Scholarly Virtues: John Barclay on Michael Wolter's Romans

In a recent book review, John Barclay commends Michael Wolter's 2014 Romans commentary as "a new high-water mark." It "is, now, the first commentary that any student or scholar working on Rom 1–8 should consult."

As valuable as the positive review of Wolter's commentary, which I dutifully noted, are Barclay's comments about what it means to be a good biblical scholar, using Wolter as an example: 
"The result has all the hallmarks of his scholarly excellence: acute exegetical observation, historical precision, clarity of thought and expression, and an independence of mind and originality in argument that manages always to have something new and interesting to say about this well-worn text."

"His philological and historical approach refuses to be bent by a theological or any other ideological agenda, while he takes the theological subject matter of the letter with full seriousness and does not attempt to turn it into something else. ... It is this rigorous historical stance, together with his delightful independence of mind, that makes Wolter’s commentary so valuable."

"Throughout there is the highest regard for clarity: One gets the sense that every word and every phrase has been examined afresh: on numerous occasions, linguistic parallels, drawn from across Greek literature, help support or clarify a reading of Paul’s Greek, with an attention to detail that never becomes obsessive or verbose. It is also clear that Wolter has thought through every exegetical debate anew: often he begins from an original starting-point, while his argumentation is robust but courteous, sober and without rhetorical flourish, and always supported by evidence."

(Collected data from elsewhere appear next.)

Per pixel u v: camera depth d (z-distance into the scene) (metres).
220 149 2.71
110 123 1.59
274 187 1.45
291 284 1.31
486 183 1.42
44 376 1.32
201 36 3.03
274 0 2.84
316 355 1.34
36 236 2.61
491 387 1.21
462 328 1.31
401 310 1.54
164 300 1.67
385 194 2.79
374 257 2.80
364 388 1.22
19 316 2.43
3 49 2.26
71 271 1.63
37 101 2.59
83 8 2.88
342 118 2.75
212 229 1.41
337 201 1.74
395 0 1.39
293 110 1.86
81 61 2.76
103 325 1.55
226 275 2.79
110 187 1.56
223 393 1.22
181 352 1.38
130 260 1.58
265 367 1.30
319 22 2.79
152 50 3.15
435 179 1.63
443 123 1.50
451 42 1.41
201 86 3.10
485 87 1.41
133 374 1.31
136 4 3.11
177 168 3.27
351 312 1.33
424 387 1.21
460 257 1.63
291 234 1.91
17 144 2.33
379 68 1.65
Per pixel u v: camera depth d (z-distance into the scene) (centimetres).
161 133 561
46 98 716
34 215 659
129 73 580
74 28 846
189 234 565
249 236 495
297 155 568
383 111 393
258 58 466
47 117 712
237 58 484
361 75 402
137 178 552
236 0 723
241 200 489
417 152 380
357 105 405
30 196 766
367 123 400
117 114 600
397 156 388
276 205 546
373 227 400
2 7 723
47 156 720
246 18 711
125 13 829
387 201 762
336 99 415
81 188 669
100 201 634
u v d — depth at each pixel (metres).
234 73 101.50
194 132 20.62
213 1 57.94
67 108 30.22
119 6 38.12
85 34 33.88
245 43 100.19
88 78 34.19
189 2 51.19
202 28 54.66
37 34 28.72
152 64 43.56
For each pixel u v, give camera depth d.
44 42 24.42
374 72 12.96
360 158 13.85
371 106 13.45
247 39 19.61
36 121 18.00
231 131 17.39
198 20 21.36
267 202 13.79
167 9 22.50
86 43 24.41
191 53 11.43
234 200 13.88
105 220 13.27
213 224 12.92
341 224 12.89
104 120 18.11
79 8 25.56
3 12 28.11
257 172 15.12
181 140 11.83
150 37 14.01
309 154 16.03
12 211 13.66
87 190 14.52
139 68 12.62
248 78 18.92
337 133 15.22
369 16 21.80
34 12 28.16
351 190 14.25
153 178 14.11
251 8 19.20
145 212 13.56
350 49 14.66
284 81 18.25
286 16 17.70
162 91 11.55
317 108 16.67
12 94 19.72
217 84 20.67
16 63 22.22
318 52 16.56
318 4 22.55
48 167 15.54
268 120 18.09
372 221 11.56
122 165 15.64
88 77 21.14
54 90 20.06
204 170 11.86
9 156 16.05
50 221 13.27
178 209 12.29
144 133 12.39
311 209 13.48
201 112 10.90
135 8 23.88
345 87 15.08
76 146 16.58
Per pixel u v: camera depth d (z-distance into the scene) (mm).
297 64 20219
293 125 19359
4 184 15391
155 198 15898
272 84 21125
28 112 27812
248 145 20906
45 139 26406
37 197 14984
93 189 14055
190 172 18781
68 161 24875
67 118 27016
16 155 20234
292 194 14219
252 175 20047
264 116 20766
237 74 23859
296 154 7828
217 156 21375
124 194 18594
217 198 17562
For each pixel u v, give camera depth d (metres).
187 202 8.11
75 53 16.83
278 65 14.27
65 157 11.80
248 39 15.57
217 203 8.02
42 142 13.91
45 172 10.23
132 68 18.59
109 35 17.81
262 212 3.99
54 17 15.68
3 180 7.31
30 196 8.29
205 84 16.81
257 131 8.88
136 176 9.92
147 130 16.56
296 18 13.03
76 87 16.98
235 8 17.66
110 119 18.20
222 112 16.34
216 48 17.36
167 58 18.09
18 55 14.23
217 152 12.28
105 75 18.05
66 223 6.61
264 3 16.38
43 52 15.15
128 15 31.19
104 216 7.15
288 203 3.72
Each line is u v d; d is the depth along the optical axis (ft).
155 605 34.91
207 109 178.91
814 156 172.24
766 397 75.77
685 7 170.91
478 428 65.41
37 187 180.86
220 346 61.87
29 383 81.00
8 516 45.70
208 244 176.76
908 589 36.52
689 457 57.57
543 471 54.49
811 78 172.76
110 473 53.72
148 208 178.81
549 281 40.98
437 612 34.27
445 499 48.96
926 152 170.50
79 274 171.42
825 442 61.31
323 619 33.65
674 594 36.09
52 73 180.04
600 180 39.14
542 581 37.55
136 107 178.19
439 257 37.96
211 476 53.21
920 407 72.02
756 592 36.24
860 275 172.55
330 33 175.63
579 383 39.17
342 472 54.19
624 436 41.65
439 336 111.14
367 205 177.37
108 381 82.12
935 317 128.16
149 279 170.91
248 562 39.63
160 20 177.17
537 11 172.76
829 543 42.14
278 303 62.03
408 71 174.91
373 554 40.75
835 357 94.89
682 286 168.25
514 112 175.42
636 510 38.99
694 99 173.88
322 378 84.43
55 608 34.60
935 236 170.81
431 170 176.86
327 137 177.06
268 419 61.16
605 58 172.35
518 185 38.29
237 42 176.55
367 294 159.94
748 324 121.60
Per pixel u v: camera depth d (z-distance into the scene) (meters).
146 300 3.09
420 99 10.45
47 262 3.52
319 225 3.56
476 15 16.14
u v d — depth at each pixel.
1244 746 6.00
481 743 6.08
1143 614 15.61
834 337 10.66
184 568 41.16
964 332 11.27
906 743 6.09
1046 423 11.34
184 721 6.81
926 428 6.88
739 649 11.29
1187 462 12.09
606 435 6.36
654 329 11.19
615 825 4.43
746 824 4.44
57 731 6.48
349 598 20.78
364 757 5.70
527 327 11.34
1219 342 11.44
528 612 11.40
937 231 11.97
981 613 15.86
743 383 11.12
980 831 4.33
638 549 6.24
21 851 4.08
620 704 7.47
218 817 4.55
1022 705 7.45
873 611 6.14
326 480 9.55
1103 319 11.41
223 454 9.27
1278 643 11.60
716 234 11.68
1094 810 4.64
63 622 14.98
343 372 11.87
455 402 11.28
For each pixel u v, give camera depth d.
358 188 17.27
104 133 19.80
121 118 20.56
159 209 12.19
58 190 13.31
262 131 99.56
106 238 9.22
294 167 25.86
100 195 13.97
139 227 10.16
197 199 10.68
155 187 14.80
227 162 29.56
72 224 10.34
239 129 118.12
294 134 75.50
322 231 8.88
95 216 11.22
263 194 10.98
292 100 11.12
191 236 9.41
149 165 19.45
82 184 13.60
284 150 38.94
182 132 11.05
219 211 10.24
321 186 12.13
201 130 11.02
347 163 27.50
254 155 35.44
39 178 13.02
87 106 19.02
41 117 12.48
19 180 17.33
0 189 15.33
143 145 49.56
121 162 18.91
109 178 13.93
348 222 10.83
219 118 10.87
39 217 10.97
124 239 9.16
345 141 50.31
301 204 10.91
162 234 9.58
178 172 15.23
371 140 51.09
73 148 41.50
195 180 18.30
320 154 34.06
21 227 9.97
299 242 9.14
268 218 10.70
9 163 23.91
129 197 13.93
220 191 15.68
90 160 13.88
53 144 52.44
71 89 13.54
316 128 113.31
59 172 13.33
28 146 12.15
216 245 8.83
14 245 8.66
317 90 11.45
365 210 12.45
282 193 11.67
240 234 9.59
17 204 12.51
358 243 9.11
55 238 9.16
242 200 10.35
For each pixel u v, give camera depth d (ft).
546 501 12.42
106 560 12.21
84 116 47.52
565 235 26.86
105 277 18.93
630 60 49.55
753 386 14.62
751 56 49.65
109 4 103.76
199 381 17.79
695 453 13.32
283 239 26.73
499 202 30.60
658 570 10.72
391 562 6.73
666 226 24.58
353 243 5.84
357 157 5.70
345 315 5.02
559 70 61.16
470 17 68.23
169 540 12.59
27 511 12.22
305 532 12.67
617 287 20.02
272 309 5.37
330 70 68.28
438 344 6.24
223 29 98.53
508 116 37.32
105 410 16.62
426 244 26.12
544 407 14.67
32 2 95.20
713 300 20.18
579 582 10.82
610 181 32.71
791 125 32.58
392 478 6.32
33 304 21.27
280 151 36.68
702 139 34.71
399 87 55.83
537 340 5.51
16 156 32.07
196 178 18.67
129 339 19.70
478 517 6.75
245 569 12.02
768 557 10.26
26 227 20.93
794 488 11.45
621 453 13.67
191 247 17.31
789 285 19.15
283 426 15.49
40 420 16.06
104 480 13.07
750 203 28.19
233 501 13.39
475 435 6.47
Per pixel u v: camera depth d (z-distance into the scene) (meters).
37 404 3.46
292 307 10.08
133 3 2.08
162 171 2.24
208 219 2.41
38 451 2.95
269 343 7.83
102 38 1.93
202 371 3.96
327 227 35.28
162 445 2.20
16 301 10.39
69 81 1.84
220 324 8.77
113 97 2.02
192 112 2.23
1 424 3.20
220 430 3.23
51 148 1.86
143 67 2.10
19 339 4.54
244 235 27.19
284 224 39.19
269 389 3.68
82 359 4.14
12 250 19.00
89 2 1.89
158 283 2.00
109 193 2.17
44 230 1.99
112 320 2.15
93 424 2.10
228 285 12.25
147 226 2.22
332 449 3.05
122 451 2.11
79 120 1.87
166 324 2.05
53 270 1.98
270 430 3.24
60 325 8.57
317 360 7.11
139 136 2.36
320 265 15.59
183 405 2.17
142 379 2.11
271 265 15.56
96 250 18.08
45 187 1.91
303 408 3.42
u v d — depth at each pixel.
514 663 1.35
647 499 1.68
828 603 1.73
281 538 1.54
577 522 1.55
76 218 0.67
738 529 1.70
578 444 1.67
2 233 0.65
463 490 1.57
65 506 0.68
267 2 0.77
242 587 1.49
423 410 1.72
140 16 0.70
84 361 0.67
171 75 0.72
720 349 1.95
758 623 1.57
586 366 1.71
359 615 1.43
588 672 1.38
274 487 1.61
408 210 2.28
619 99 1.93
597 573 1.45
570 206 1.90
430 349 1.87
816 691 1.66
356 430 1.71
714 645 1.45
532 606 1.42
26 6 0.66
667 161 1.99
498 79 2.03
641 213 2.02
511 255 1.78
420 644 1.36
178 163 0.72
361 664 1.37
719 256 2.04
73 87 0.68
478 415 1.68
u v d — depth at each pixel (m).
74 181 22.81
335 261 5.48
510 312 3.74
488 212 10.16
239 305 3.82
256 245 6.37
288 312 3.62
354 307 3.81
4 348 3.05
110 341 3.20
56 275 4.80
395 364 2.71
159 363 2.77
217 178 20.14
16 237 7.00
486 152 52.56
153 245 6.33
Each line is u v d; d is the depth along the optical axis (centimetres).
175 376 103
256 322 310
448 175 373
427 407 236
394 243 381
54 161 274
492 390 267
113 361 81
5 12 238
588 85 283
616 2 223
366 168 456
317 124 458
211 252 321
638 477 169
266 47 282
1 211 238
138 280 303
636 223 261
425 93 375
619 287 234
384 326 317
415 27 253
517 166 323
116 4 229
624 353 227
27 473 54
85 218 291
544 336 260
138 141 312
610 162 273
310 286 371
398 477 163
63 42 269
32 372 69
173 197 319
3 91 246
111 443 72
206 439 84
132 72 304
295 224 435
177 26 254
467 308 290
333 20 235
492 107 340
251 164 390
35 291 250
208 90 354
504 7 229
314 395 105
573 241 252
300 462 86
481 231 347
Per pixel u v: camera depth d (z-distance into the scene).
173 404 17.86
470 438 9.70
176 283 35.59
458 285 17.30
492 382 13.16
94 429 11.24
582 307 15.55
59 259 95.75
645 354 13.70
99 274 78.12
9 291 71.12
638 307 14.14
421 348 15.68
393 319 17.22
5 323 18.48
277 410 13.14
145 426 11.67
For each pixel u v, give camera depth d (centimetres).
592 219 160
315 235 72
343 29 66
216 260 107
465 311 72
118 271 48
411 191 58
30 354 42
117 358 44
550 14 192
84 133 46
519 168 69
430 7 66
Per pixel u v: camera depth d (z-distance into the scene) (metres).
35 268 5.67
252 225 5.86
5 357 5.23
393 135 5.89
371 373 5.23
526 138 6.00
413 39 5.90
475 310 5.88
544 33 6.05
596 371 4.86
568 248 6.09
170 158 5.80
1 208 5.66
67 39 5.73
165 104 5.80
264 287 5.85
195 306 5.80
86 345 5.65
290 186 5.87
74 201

"I know of no current Pauline scholar who can match this argumentative rigor, clarity, and skill."

"There is no attempt to squeeze Paul here into a theological programme, or to salvage the text for a theological or ethical cause. At the same time, there is no anti-theological agenda, which can often produce readings of Paul just as over-determined, whether by a political, moral, or ideological concern. All the virtues of a historian are here displayed - honesty, thoroughness, precision, independence of mind – as applied to the historical roots, contexts, developments, and functions of Paul’s language. Paul’s theology is here, first and foremost, a language-event, and whatever one does with it thereafter should not be allowed to prejudge or distort one’s careful observation of how his text actually works. ...  But because he recognizes that this [Paul's] gospel is inescapably theological, in that it makes huge claims about God and God’s saving action in Christ, his commentary will be as significant for those with a theological investment in the text as for those with only historical interests."

Bibliography
Barclay, John M.G. “Review of Michael Wolter, Der Brief an Die Römer.” Early Christianity 9, no. 2 (2018): 247–52.

Wolter, Michael. Der Brief an die Römer Teilband I: Röm 1-8. EKK 6/1. Neukirchen-Vluyn: Neukirchener Theologie, 2014. (According to Amazon, volume 2 is due out in October 2018.)

1 comment:

Michael said...

Did he happen to mention which was the "go to" commentary on Romans before Wolter's commentary came out?